Document excerpt
+ + + + + + +
Finally, we selected a mix of attitudinal/subjective questions and factual/demographic questions, again using Dahlhamer, et al. (2019) as a guide. (Please see online supplemental Table A21.1 for all questions included in the analysis and how they were coded with respect to question characteristics.)
Covariates included in multilevel models. For each outcome variable, we fitted a multilevel model that included fixed effects of respondent characteristics, interviewer characteristics, and county characteristics. Respondent characteristics included age (18-24, 25-44, 45-64, 65+), sex, race/ethnicity and language (Hispanic-English, Hispanic-Spanish, non-Hispanic white-any language, non-Hispanic black-any language, non-Hispanic other-any language), education (less than high school diploma/General Educational Development (GED) credential, high school diploma/GED, some college/Associate of Arts (AA) degree, bachelor's degree or higher), marital status (married/living with partner, never married, divorced/separated, widowed), reported health status (poor/fair, good, very good/excellent), cognitive difficulties (whether or not sample adult is limited in any way because of difficulty remembering or because he/she experiences periods of confusion), and mode of interview (telephone versus in-person). As noted earlier, for outcomes based on questions in the Family Core module, an additional control was included for whether the sample adult response was self-reported or reported by a proxy. Finally, we included the sample adult sampling weight (log-transformed) as an additional control variable in the full models. (Please see supplemental Table A21.2 for descriptive statistics for respondent characteristics included in the multilevel models.)
+ + + + + + +
Study questions
(1) In the methods excerpt, how was the sample adult sampling weight transformed before it was added as a control variable?
(2) Reproduce the part of the methods excerpt that opens with the words containing "Finally, we selected" and closes with "to question characteristics.)".
The material after the methods excerpt isn't needed.
+ + + + + + +
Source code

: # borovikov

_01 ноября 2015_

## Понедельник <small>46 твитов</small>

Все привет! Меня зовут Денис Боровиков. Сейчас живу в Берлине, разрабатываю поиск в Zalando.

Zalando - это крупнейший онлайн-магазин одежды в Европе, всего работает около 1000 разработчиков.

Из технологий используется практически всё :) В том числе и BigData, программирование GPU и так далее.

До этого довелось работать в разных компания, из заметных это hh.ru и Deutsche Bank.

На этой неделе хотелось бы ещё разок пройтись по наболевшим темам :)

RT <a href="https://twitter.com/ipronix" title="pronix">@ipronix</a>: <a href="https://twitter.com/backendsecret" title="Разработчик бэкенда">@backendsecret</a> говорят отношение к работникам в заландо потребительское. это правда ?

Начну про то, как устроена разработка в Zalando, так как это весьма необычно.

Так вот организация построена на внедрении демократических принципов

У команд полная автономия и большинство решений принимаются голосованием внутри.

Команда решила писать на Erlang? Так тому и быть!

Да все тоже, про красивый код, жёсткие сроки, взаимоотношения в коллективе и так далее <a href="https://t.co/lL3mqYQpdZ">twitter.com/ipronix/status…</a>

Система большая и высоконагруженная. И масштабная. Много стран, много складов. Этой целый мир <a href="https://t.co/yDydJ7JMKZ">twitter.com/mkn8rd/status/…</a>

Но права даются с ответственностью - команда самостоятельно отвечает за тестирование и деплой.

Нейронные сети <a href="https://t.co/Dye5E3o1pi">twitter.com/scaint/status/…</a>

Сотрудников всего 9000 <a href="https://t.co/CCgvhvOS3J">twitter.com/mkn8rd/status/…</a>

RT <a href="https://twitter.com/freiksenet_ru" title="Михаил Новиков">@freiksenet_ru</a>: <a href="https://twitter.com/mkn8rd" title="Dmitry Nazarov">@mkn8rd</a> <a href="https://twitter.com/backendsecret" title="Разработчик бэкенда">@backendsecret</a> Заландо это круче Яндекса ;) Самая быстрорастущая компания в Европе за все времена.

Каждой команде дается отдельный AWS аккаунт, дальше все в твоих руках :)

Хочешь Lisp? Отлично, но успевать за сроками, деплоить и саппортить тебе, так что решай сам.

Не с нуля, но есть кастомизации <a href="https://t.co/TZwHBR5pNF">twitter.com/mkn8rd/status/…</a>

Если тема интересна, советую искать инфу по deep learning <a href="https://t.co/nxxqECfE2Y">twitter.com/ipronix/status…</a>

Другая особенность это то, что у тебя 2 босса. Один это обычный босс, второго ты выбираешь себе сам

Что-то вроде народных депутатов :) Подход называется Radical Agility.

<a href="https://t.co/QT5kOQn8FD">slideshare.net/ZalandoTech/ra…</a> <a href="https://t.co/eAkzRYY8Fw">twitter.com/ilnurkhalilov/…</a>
+ + + + + + +
Exercise answers
(1) It was log-transformed.

(2)
Finally, we selected a mix of attitudinal/subjective questions and factual/demographic questions, again using Dahlhamer, et al. (2019) as a guide. (Please see online supplemental Table A21.1 for all questions included in the analysis and how they were coded with respect to question characteristics.)